▶ _Input_
:::::
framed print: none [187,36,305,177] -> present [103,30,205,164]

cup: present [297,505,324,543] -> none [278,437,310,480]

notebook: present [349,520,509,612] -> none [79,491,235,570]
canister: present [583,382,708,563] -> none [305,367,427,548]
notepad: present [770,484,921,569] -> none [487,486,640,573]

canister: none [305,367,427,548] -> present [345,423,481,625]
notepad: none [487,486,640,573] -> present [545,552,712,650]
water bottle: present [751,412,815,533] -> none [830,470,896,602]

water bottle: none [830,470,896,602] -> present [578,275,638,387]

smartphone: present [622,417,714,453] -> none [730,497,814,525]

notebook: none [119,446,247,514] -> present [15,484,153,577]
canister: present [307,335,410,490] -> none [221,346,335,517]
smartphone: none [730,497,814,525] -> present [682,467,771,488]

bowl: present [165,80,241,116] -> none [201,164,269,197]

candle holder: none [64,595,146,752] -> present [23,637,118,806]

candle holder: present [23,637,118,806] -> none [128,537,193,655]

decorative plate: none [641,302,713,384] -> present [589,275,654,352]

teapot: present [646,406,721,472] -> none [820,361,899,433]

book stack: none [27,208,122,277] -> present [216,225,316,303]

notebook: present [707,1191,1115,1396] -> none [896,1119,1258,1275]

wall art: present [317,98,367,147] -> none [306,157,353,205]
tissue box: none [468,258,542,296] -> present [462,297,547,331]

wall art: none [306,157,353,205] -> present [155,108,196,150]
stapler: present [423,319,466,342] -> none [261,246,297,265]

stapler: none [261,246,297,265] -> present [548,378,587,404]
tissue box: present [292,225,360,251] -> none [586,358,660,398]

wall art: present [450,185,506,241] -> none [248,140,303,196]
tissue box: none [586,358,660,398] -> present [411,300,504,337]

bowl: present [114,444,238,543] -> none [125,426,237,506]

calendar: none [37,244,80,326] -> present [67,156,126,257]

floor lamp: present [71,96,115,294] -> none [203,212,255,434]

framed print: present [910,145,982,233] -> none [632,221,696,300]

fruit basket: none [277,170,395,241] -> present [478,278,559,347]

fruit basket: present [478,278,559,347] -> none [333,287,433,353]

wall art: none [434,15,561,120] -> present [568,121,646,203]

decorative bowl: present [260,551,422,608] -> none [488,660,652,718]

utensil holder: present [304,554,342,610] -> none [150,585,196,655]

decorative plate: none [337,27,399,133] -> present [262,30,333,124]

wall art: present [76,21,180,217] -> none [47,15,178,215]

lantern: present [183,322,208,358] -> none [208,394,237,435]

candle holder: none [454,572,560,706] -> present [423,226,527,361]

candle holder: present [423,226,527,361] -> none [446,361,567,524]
:::::
▶ _Instructions to follow_
Give back every entry above, complete and exact.

▶ _Reply_
framed print: none [187,36,305,177] -> present [103,30,205,164]

cup: present [297,505,324,543] -> none [278,437,310,480]

notebook: present [349,520,509,612] -> none [79,491,235,570]
canister: present [583,382,708,563] -> none [305,367,427,548]
notepad: present [770,484,921,569] -> none [487,486,640,573]

canister: none [305,367,427,548] -> present [345,423,481,625]
notepad: none [487,486,640,573] -> present [545,552,712,650]
water bottle: present [751,412,815,533] -> none [830,470,896,602]

water bottle: none [830,470,896,602] -> present [578,275,638,387]

smartphone: present [622,417,714,453] -> none [730,497,814,525]

notebook: none [119,446,247,514] -> present [15,484,153,577]
canister: present [307,335,410,490] -> none [221,346,335,517]
smartphone: none [730,497,814,525] -> present [682,467,771,488]

bowl: present [165,80,241,116] -> none [201,164,269,197]

candle holder: none [64,595,146,752] -> present [23,637,118,806]

candle holder: present [23,637,118,806] -> none [128,537,193,655]

decorative plate: none [641,302,713,384] -> present [589,275,654,352]

teapot: present [646,406,721,472] -> none [820,361,899,433]

book stack: none [27,208,122,277] -> present [216,225,316,303]

notebook: present [707,1191,1115,1396] -> none [896,1119,1258,1275]

wall art: present [317,98,367,147] -> none [306,157,353,205]
tissue box: none [468,258,542,296] -> present [462,297,547,331]

wall art: none [306,157,353,205] -> present [155,108,196,150]
stapler: present [423,319,466,342] -> none [261,246,297,265]

stapler: none [261,246,297,265] -> present [548,378,587,404]
tissue box: present [292,225,360,251] -> none [586,358,660,398]

wall art: present [450,185,506,241] -> none [248,140,303,196]
tissue box: none [586,358,660,398] -> present [411,300,504,337]

bowl: present [114,444,238,543] -> none [125,426,237,506]

calendar: none [37,244,80,326] -> present [67,156,126,257]

floor lamp: present [71,96,115,294] -> none [203,212,255,434]

framed print: present [910,145,982,233] -> none [632,221,696,300]

fruit basket: none [277,170,395,241] -> present [478,278,559,347]

fruit basket: present [478,278,559,347] -> none [333,287,433,353]

wall art: none [434,15,561,120] -> present [568,121,646,203]

decorative bowl: present [260,551,422,608] -> none [488,660,652,718]

utensil holder: present [304,554,342,610] -> none [150,585,196,655]

decorative plate: none [337,27,399,133] -> present [262,30,333,124]

wall art: present [76,21,180,217] -> none [47,15,178,215]

lantern: present [183,322,208,358] -> none [208,394,237,435]

candle holder: none [454,572,560,706] -> present [423,226,527,361]

candle holder: present [423,226,527,361] -> none [446,361,567,524]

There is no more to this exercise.